Assigned task: Copy out each line of the entries below in which the string "Brasil" appears.

[Records from a collection]
|---|

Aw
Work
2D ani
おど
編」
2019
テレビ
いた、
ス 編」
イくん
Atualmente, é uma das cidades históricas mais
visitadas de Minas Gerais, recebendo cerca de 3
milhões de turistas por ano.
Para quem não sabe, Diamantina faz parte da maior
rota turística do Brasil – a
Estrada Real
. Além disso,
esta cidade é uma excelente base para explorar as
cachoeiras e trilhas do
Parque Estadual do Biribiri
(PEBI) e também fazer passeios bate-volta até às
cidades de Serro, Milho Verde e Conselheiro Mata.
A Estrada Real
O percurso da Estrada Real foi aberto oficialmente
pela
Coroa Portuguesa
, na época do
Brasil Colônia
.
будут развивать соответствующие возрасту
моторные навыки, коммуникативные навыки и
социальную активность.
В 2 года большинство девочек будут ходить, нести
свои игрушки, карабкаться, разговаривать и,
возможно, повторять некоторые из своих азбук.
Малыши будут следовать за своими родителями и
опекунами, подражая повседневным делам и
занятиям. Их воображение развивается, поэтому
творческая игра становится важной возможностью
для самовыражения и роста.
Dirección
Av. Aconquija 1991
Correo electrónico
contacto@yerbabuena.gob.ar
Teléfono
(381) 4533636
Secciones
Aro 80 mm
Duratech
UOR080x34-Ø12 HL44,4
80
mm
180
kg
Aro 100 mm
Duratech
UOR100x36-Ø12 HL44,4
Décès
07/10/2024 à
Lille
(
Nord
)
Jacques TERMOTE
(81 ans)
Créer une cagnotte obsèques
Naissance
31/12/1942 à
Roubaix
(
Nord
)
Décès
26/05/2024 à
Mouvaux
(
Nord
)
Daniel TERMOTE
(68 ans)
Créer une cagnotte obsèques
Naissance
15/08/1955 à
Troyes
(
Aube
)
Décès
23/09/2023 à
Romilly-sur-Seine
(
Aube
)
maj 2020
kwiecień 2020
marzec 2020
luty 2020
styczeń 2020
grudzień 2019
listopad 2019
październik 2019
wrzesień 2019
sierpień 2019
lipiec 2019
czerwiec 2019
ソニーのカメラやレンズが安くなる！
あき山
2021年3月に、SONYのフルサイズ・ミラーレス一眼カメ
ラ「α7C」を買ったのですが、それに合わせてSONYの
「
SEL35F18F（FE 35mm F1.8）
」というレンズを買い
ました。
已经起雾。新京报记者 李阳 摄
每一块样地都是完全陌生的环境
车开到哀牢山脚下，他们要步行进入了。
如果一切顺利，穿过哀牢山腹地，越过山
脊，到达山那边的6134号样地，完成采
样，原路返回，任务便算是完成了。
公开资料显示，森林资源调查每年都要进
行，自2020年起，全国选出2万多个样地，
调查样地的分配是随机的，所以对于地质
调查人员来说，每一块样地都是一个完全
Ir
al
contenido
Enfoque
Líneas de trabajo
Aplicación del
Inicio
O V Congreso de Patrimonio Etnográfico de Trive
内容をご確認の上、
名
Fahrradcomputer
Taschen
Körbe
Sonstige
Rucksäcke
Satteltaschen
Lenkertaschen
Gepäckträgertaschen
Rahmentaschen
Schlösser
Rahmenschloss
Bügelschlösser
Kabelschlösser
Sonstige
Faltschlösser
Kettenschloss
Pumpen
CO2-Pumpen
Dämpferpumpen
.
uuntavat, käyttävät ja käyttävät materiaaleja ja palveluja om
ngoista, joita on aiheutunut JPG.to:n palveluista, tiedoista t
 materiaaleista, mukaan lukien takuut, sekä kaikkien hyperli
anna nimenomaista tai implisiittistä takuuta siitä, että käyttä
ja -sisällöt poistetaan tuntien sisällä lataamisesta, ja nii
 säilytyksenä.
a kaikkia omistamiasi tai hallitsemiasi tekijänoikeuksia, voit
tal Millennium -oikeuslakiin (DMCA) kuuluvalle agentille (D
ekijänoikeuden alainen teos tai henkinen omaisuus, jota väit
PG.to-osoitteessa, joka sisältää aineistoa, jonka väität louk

|---|

Response:
rota turística do Brasil – a
Brasil Colônia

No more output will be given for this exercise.